For all of Kahneman and Tversky’s achievements, however, their ideas raise a couple of follow-up questions. One is how transferable the findings of experiments performed on bright undergraduates are to the real world, where the stakes are higher and where decision-makers are more experienced. Kahneman and Tversky dealt with this objection directly: they subjected statisticians, doctors, and other professionals to their experiments and found that they succumbed to the same cognitive foibles the undergraduates had.
The second issue is more daunting: Are the heuristics that people routinely resort to really all that harmful? Or, as the psychologists Richard Nisbett and Lee Ross once put it, quoting a colleague, “If we’re so dumb, how come we made it to the moon?” Given the many errors of human thinking that Kahneman and Tversky cataloged, one might think that shortcuts tend to hurt more than they help.
Not so. In his latest work, Kahneman puts these heuristics in perspective, slotting human thinking into two different categories: what he and other psychologists call System 1 and System 2. The heuristics that he and Tversky identified are manifestations of System 1, “fast thinking”—intuitive, largely unconscious, and error-prone. System 2, or “slow thinking,” by contrast, is more deliberate and conscious. As Kahneman writes, “System 1 is indeed the origin of much that we do wrong, but it is also the origin of most of what we do right—which is most of what we do. Our thoughts and actions are routinely guided by System 1 and generally are on the mark.” System 1 serves people well because they learn from their mistakes and develop skills that are inscribed in their memory and “automatically produce adequate solutions to challenges as they arise.” Moreover, people often call on System 2 to correct the excesses of System 1.

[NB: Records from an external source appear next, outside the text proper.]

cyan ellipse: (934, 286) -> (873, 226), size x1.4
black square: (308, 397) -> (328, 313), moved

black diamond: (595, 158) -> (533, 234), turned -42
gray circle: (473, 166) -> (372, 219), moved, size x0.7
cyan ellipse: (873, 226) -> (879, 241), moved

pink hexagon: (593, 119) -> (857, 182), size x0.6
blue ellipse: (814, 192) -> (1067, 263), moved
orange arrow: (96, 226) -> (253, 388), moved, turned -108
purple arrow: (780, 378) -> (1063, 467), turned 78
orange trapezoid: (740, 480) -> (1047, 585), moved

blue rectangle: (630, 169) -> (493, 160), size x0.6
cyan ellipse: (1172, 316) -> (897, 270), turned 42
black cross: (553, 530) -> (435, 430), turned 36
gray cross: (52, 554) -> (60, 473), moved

That’s what the historians Ernest May and Richard Neustadt taught generations of students at Harvard’s Kennedy School of Government to do, before the System 1 and System 2 terminology had been invented. Conscious of how decision-makers routinely picked the wrong historical precedent when facing an unfamiliar challenge, the two professors warned against latching on to the first historical analogy that comes to mind (a System 1 attribute) and instead urged students to switch mental gears (to System 2’s territory) by expanding their repertoire of historical parallels and assessing the degree of fit of each in a systematic manner.
This picture of decision-making is more nuanced than Tversky’s quip about “natural stupidity.” Recognizing their shortcomings, humans are capable of self-correction. Perhaps that is why, for all our cognitive limitations, we still made it to the moon.